Zeck’s powerful imagery was a major part of the appeal of the famed storyline…
Zeck later did a graphic novel sequel to the story. The Kraven’s Last Hunt creative team re-united one more time in 1996 for the story they were born to tell – a mini-series about Ben Reilly and Kaine. Okay, maybe “born to tell” was a stretch.
12. Ron Frenz
Something people tend to forget is that Ron Frenz was the artist on “The Boy Who Collected Spider-Man.” It was before he took over as the regular artist on Amazing. Frenz drew Amazing Spider-Man with writer Tom DeFalco from #251-284 (here are the specific issues, as he missed a couple here and there – #251-252, 255-261, 263, 268-271, 273-277, 280-281, 283-284). He also did two issues of Untold Tales of Spider-Man and two Webspinners issues. And, of course, what, a hundred issues of Spider-Girl?

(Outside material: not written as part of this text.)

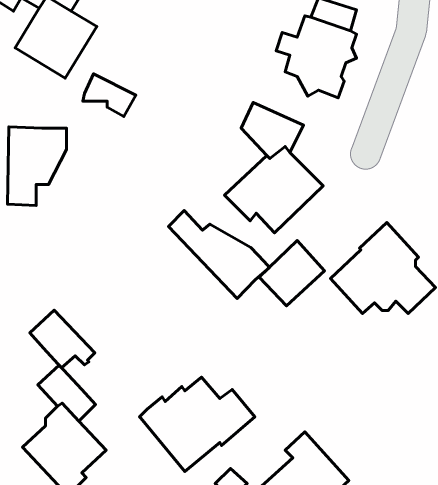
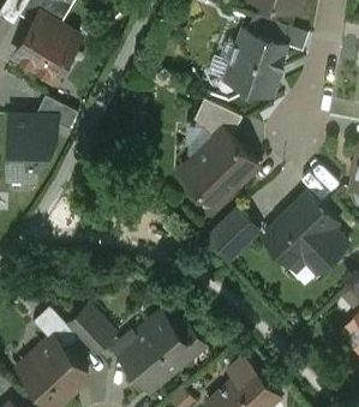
building: [83,74,136,116] -> [36,97,78,131]
building: [169,210,269,298] -> none
building: [30,310,95,368] -> [67,307,119,353]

In any event, Frenz’s Amazing Spider-Man run was a brilliant combination between the styles of the two (then) most famous Spider-Man artists, Steve Ditko and John Romita. Frenz had the action of Romita but he also had a more Ditko-esque approach to the characters in the book. Frenz’s Peter Parker, for instance, was much closer to Ditko than it was Romita. Frenz was (and is) a masterful storyteller, which helped combine with Tom DeFalco’s writing to form a highly acclaimed run on Amazing.
Here is a page from the debut of the Black costume (which would play a major part in Frenz’s run) (Amazing #252)…
11. Erik Larsen
When Erik Larsen took over Amazing Spider-Man after Todd McFarlane left the title, McFarlane’s re-design on Spider-Man clearly influenced Larsen, but I think that that influence is overblown a bit. What amazes me about Larsen’s run is that he was able to maintain the power of McFarlane’s pencils while (in my opinion, at least) actually improving a bit on the storytelling in the book. Larsen has a keen eye for page design and that really helped him in his storytelling. Check out this page from his final issue on Amazing, #350…
See? It’s a powerful image but it is very well told. Larsen lays the page out in a creative fashion that gets the story across while still maintaining the dynamic shots of Spidey in action. Larsen actually did a fill-in issue on Amazing before McFarlane took over (and then did three fill-ins during McFarlane’s run), but his main run went from #330-350 (with only one missed issue, #345) and then Larsen wrote and drew Spider-Man in #15, 18-23. Larsen also wrote and drew a Spider-Man/Wolverine story in Marvel Comics Presents #48-50. Larsen then also did a three-issue arc as an artist during Howard Mackie’s Spider-Man reboot run (Amazing Spider-Man Volume 2 #18-20).